* **Texte du document**
---

Un problème d'attractivité

Pour Alain Chrétien, le problème d’attractivité du marché de l’assurance des collectivités est « structurel » et revient de façon cyclique. Alors que le marché de l’assurance représente 230Mds d’euros de primes, l’assurance des collectivités ne comptabilise que 200M d’euros de chiffre d’affaires. Le marché est en plus concentré dans les mains de deux acteurs (Smacl et Groupama). « Nous dépendons de nos assureurs et eux, ils n’ont pas l’obligation de nous assurer », constate Alain Chrétien.

Par ailleurs, le maire pointe une baisse des tarifs de 2010 à 2020. « Il faudra demander au régulateur d’avoir un œil plus averti sur les tarifs proposés », inisite-t-il. Éric Schahl, représentant de Régions de France, s’est aussi interrogé sur les raisons du désengagement des autres assureurs sur le marché des collectivités. « C’est parce que ces deux sociétés ont pratiqué une politique ultra-compétitive, je pourrais dire agressive, qui a fait fuir les autres assureurs ? Pendant des années, on a pu bénéficier de tarifs inférieurs au prix du marché. Quand ces entreprises se retrouvent avec une sinistralité qui augmente partout simultanément, elles ne sont plus en situation de pouvoir payer. Elles n’ont que la solution d’augmenter la prime, les franchises. Si on veut intéresser les assureurs, il va falloir trouver le juste prix. Et le prix n’est pas malheureusement pas celui qu’on a payé pendant des années, ce n’est pas non plus celui que vont vouloir nous imposer maintenant ces entreprises qui sont en difficulté et en situation de quasi-monopole ».

---

* **Consignes**
(1) Relevez tous les organismes désignés par leur nom dans le texte sur l'assurance des collectivités.
(2) Prolongez le texte sur l'assurance des collectivités à partir de sa dernière phrase.

* **Données disponibles**

---

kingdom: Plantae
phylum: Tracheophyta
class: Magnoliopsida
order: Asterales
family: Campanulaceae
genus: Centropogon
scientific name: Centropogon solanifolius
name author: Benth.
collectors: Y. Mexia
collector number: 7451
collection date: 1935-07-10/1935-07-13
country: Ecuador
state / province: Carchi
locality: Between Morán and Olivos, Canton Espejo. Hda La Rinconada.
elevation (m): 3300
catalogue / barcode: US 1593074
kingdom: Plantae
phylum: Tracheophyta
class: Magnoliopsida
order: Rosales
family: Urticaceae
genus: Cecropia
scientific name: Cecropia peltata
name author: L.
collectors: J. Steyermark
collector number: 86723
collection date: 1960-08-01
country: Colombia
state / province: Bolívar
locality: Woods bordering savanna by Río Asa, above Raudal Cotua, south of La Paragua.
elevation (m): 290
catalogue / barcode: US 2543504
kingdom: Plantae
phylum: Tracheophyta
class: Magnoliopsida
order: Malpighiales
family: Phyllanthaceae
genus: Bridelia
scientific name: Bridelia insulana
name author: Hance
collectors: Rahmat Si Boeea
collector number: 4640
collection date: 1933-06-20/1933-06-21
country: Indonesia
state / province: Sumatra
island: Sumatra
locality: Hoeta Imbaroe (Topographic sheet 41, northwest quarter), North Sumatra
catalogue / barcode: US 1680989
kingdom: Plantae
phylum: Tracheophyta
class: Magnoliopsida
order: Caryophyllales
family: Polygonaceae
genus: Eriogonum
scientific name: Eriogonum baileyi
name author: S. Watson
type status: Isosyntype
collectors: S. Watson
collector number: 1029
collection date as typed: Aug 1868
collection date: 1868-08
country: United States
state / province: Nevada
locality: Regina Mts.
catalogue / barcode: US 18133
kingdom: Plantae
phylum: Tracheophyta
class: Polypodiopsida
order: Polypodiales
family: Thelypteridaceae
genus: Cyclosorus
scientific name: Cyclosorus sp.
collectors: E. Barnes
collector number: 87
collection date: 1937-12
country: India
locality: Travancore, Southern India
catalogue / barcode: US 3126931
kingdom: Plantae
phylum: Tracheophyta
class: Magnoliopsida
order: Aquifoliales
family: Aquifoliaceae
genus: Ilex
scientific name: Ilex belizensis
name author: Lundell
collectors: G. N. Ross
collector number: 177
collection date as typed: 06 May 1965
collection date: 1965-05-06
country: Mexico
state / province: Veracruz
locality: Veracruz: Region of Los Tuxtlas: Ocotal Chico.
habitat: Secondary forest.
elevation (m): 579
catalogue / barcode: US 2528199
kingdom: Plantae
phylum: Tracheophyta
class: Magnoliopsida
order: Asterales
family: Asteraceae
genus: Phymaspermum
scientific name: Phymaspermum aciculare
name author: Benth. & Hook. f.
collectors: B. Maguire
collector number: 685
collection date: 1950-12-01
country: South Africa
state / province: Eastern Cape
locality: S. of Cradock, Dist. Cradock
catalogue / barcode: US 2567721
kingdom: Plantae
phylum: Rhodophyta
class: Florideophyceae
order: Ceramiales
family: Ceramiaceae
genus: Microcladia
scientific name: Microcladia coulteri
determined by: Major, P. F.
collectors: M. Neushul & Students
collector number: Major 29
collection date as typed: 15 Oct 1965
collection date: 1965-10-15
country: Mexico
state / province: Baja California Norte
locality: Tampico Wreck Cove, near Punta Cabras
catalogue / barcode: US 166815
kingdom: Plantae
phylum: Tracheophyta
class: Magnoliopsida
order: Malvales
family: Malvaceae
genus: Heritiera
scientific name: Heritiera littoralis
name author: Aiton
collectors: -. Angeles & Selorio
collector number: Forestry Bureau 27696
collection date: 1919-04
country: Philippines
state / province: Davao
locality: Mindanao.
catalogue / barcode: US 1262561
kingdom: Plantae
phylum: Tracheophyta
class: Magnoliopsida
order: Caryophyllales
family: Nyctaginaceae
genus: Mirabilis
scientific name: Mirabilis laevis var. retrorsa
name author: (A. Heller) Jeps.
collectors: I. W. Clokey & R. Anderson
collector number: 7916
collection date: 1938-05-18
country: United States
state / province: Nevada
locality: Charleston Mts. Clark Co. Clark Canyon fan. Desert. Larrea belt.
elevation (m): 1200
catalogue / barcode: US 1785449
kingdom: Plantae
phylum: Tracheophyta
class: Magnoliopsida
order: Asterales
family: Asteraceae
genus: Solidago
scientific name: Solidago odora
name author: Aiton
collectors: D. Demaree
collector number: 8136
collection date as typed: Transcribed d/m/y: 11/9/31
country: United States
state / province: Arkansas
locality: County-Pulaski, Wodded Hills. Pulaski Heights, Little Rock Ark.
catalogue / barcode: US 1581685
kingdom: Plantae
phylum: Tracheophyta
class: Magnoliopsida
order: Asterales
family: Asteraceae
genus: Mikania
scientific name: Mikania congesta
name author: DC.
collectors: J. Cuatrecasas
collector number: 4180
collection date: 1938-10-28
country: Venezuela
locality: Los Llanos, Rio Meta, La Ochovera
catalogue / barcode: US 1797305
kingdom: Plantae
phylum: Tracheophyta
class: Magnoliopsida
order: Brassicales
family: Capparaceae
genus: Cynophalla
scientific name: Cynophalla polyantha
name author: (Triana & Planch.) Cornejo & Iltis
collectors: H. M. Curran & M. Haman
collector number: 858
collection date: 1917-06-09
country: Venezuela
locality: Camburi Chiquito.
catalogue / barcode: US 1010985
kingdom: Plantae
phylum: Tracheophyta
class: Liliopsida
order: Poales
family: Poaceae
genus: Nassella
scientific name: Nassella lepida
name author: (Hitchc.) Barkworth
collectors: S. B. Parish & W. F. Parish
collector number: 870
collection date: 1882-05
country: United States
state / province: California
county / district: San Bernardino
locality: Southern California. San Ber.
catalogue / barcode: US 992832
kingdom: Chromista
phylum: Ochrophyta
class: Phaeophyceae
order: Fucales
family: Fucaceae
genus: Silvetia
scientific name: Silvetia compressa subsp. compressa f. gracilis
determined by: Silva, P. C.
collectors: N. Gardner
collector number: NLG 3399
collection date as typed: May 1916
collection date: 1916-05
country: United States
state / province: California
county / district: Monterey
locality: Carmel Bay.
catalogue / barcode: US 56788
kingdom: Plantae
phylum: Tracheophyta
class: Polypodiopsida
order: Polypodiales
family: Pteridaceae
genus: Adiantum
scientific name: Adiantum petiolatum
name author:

---

* **Réponses par numéro**
(1) Smacl, Groupama, Régions de France

(2)
Pendant les auditions, il a été cité l'incendie du gymnase de Gravelines (Nord) qui a coûté 65 millions d'euros à la Smacl, alors que la mutuelle d'assurance réalise un chiffre d'affaires annuel de 405 millions d'euros.

Une expertise préalable

Comment rendre le marché de l’assurance des collectivités plus attractif ? Alain Chrétien considère qu’il faut « donner à nouveau envie aux assureurs de nous assurer ». Face aux sénateurs, il a évoqué la nécessité « d’intégrer la culture du risque dans le fonctionnement des collectivités ». Il met sur la table l’idée de créer une « expertise préalable » qui permettrait de faire un diagnostic sur l’état du patrimoine à couvrir. Cette expertise serait la base de la rédaction d’un cahier de charges.

Par ailleurs, Alain Chrétien et les autres représentants des collectivités auditionnés considèrent nécessaire d’ouvrir une réflexion sur le code des marchés publics. La procédure de l’appel d’offres est trop contraignante pour l’assureur, qui ne peut pas définir ses besoins en amont. Souvent, par manque de candidats, cela se termine par une procédure de marché négocié, ce qui permet de faire des allers-retours entre assureurs et collectivités. « Il faudra qu’on obtienne de l’État l’assurance que quand les collectivités passent par un marché négocié elles ne se fassent pas retoquer par l’État », demande Alain Chrétien.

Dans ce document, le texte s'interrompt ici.